Walks, Pools and a Pork Pie in Disguise
Mula sits on the north-west fringe of the 19,000-hectare Sierra de Mula–Carrascoy natural corridor. Footpaths start at the cemetery gate on the south side of town; within fifteen minutes you are among Aleppo pines and the only sound is your boots on the marl. The signed Ruta de los Barrancos is a 9-kilometre loop that drops into two rocky gorges and returns via an abandoned lime kiln – allow three hours and carry more water than you think necessary; the dry air dehydrates faster than the thermometer suggests.
Closer, and better for families, is the walk to the Fuente Caputa pools. Follow the signposted riverbed south-east for twenty minutes to reach a string of natural tanks deep enough to swim. The stone is smooth but slippery – jelly shoes are ideal. In August the water temperature hovers around 23 °C, cool enough to counter the heat rash you probably picked up on the coast.
Back in town, refuel with a pastel de cierva, a dense game pie encased in hot-water pastry. It looks and slices like a British pork pie, but the filling is wild boar marinated in clove and anise. Order it at Restaurante Paco’s with a caña of local beer and you’ll pay €4.50 – roughly the cost of a single London tube stop.
How to Get There, and When to Turn Back
Alicante airport to Mula takes 55 minutes on the A-7 and RM-15 motorways; after the Lorca turn-off the road empties and the hills close in. Car hire is essential – public transport involves a train to Murcia, a suburban train to Alcantarilla, and a bus that arrives too late for lunch. In winter, the altitude can bring morning frost; the RM-15 is gritted, but the final two-kilometre climb into the old town becomes a glassy slide in January. If snow is forecast (once every three or four years) park at the lower public car park by the sports centre and walk up.
Spring and autumn are kindest. April delivers daytime 23 °C and almond blossom scent drifting through open windows. October sees the grape harvest; farmers sell 5-kilo crates of muscatel grapes for €3 outside the Thursday market, and the evening air smells like warm wine. August is for heat-seekers only; many shops shutter from 14:00 to 18:00, and the municipal pool charges a modest €2 for a day ticket that includes cold showers and a bar serving frozen lemonade.
What You Won’t Find, and Might Miss
There is no souvenir tat, no Irish bar, no boat trip, no flamenco tablaos.

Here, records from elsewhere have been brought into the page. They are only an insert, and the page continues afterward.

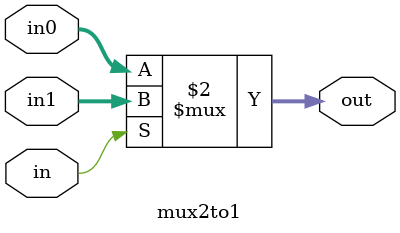
<source format=sv>
`timescale 1ns / 1ps


module mux2to1(
    output logic [3:0] out,
    input wire [3:0] in0,
    input wire [3:0] in1,
    input wire in
    );

    // in==1 will invoke left shift else right shift.
    assign out= (in==1) ? in1 : in0;
endmodule

</source>
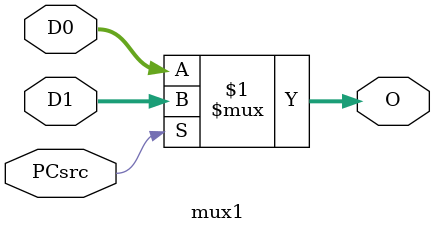
<source format=v>
module mux1(D0,D1,PCsrc,O);
input [31:0] D0, D1; 
input PCsrc;
output [31:0] O;

assign O=(PCsrc)?D1:D0;

endmodule 

</source>
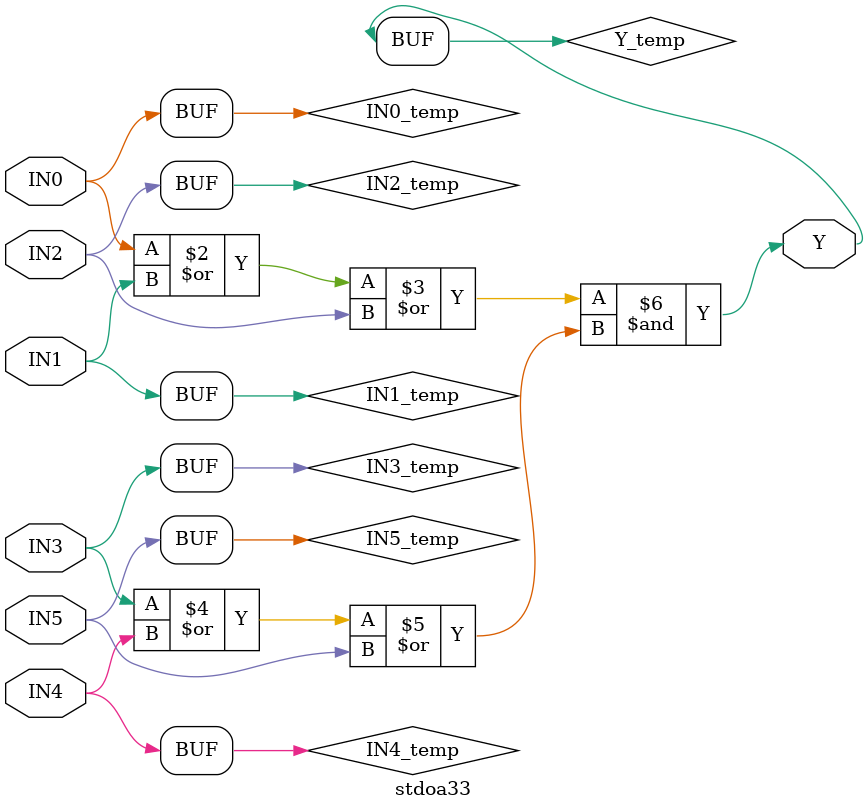
<source format=v>
module stdoa33(IN0,IN1,IN2,IN3,IN4,IN5,Y);
  parameter
        d_IN0_r = 0,
        d_IN0_f = 0,
        d_IN1_r = 0,
        d_IN1_f = 0,
        d_IN2_r = 0,
        d_IN2_f = 0,
        d_IN3_r = 0,
        d_IN3_f = 0,
        d_IN4_r = 0,
        d_IN4_f = 0,
        d_IN5_r = 0,
        d_IN5_f = 0,
        d_Y_r = 1,
        d_Y_f = 1;
  input  IN0;
  input  IN1;
  input  IN2;
  input  IN3;
  input  IN4;
  input  IN5;
  output  Y;
  wire  IN0_temp;
  wire  IN1_temp;
  wire  IN2_temp;
  wire  IN3_temp;
  wire  IN4_temp;
  wire  IN5_temp;
  reg  Y_temp;
  assign #(d_IN0_r,d_IN0_f) IN0_temp = IN0;
  assign #(d_IN1_r,d_IN1_f) IN1_temp = IN1;
  assign #(d_IN2_r,d_IN2_f) IN2_temp = IN2;
  assign #(d_IN3_r,d_IN3_f) IN3_temp = IN3;
  assign #(d_IN4_r,d_IN4_f) IN4_temp = IN4;
  assign #(d_IN5_r,d_IN5_f) IN5_temp = IN5;
  assign #(d_Y_r,d_Y_f) Y = Y_temp;
  always
    @(IN0_temp or IN1_temp or IN2_temp or IN3_temp or IN4_temp or IN5_temp)
      begin
      Y_temp = (((IN0_temp | IN1_temp) | IN2_temp) & ((IN3_temp | IN4_temp) | IN5_temp));
      end
endmodule

</source>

Wi-Fi is patchy in the upper lanes; WhatsAudio messages sometimes download only when you descend to the plaza. That is, depending on temperament, either deprivation or relief. What you do get is a town that still manufactures door hinges in a back-street forge, a bakery that will warm your croissant if you arrive before eight, and an Easter Tuesday when the entire population becomes percussion.
Leave before sunrise the next day and the drums echo behind you like distant artillery. By the time you reach the motorway the hills have closed their circle, and the coast – with its full English breakfasts and two-for-one happy hours – feels further away than a mere hour’s drive.